It's interesting to know about the etymology for the words like in this words it comes from a proto-semitic origin "halak-" which means "to go" I'm a native Arabic speaker and this word means "to perish or to die". In Hebrew it means "to go" which is really close to the meaning of dying in English like when you say "She is gone". These things really excite me.
Also in hebrew sometimes you can use it with this meaning or use it with things with the meaning of losing them, but it's colloquial and uncommon. Also a very common word for dying is 'הלך לעולמו', literally 'went to his world'/
Akl in Arabic is to eat like Heb, but Halaak is perish. As in the well known verse of John's Gospel "For God so loved the world that he gave his only son, so that any one who believes in him would not PERISH but have eternal life" In Arabic "In hakaza aHabba Allah al 3alam, innahu bazala Ibnahu al wahid, li kay len YAHLIK ahad men yu'men bihi, wa lekin lehum al Hayat al abadiyya"
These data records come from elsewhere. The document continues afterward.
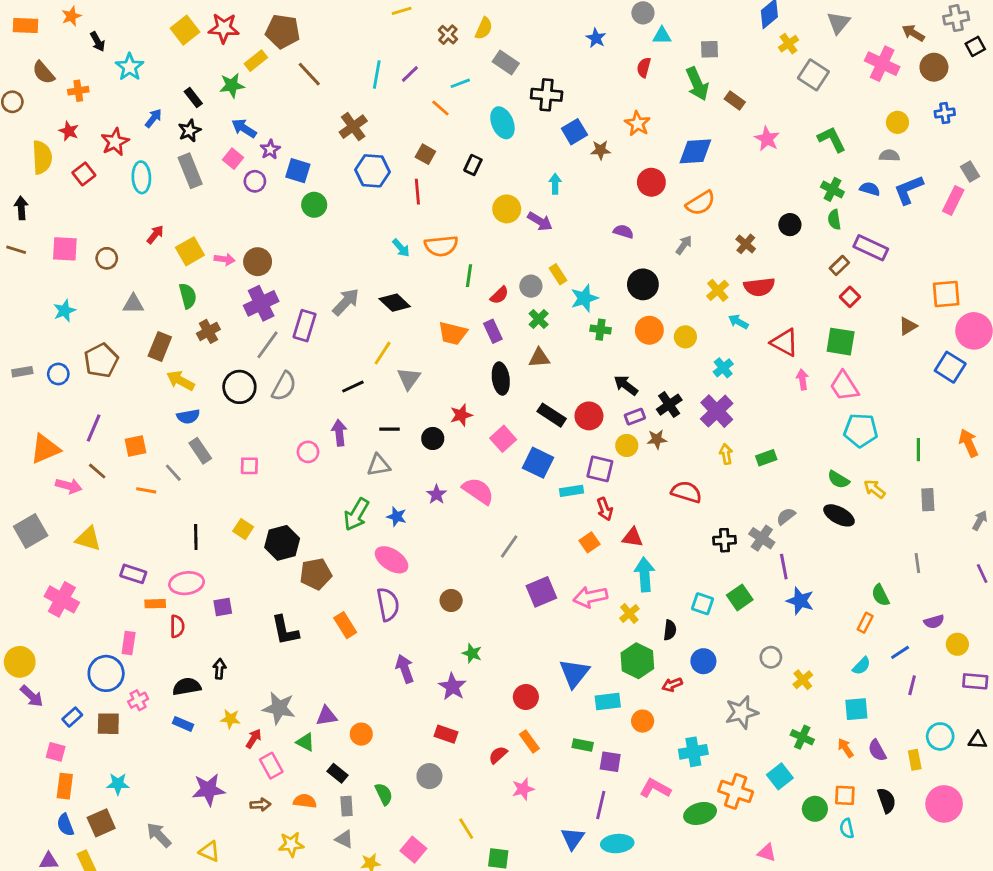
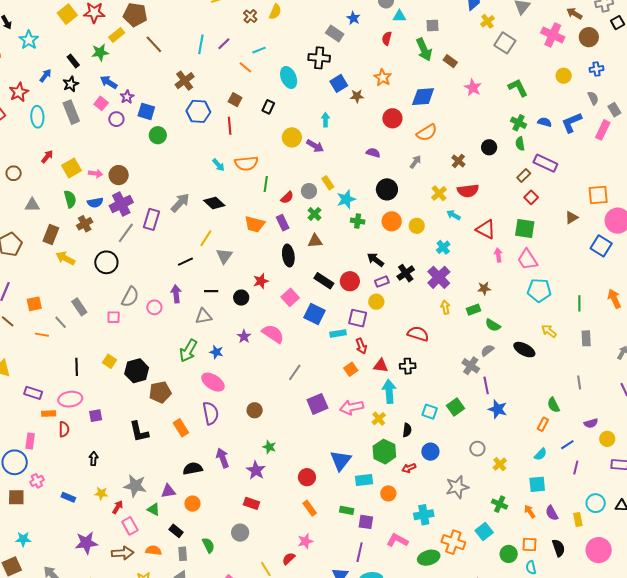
gray rectangle: (506, 62) -> (335, 33), moved
gray semicircle: (889, 156) -> (593, 98), moved, turned 64
gray semicircle: (284, 386) -> (130, 297), moved
blue semicircle: (188, 416) -> (95, 203), moved
brown star: (657, 439) -> (484, 288), moved
green semicircle: (838, 480) -> (493, 325), moved
black cross: (724, 540) -> (408, 366), moved
black semicircle: (187, 687) -> (193, 469), moved
red semicircle: (498, 755) -> (289, 559), moved
brown arrow: (260, 805) -> (123, 553), size x1.5

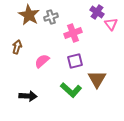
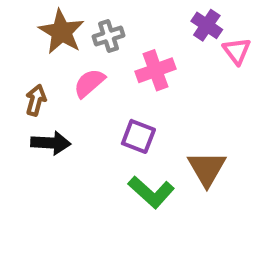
pink semicircle: (42, 61) -> (89, 83), moved
purple square: (75, 61) -> (138, 136), moved, turned 35
black arrow: (28, 96) -> (51, 143), moved

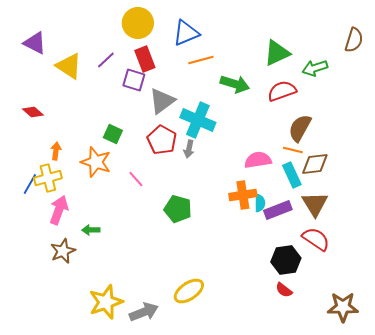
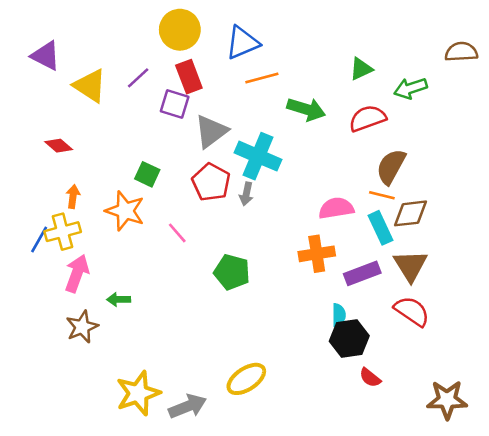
brown semicircle: (354, 40) -> (461, 52), turned -110
green triangle: (277, 53) -> (361, 69), size x0.7
red diamond: (33, 112) -> (59, 146), moved
cyan semicircle: (260, 203) -> (339, 315), moved
black hexagon: (286, 260) -> (349, 339), moved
Are these verbs conjugated differently for 1st person, 2nd person, 3rd person, plural and also gender?
Is הולכת just for I am going/walking?
Yes אני הולך - if you're a man אני הולכת - if you're a woman הן הולכות - plural feminine הם הולכים plural masculine
That letter sounds like an English h. At ends of words, it is silent, unless it has a dot (mappiq) in it. Mappiq is the same as dagesh, but different function.
Dear Duolingo, please, add the infinitive form of the verb to the pop-up menu which is seen when you click on a verb.
Does "הלך" mean both "go" and "walk?" And is that the most normal common word for both?
Isn't this letter כ suppoused to sound like k? So why do i hear holekhet and not holeket?
The hebrew letter kaf can be pronounced k or ch as in Bach. In sacred writing a dagesh is shown to indicate the k sound. These vowels are not written in modern hebrew.
I wish they had niqqud. So much easier to figure out how to pronounce it.
They really need to do something about the volume of the woman's voice. I had to turn the volume up to full to hear her.
When is the Kaf pronounced Kh and not K? How many letters in Hebrew can make that characteristic KHHHHH sound?
In modern Hebrew, "ח" chet/Het and "כ" chaf and "ך" chaf sofit or final chaf make the "ch/kh" sound. Some Sephardic and Arabic speakers of Hebrew still pronounce the letters differently, though. "כ" is called "kaf" and pronounced "k" at the beginning of words and called "chaf" and pronounced "ch/kh" in the middle of words. There may be exceptions, but I can't think of any off the top of my head. It is always written "ך" and pronounced "ch/kh" at the end of words.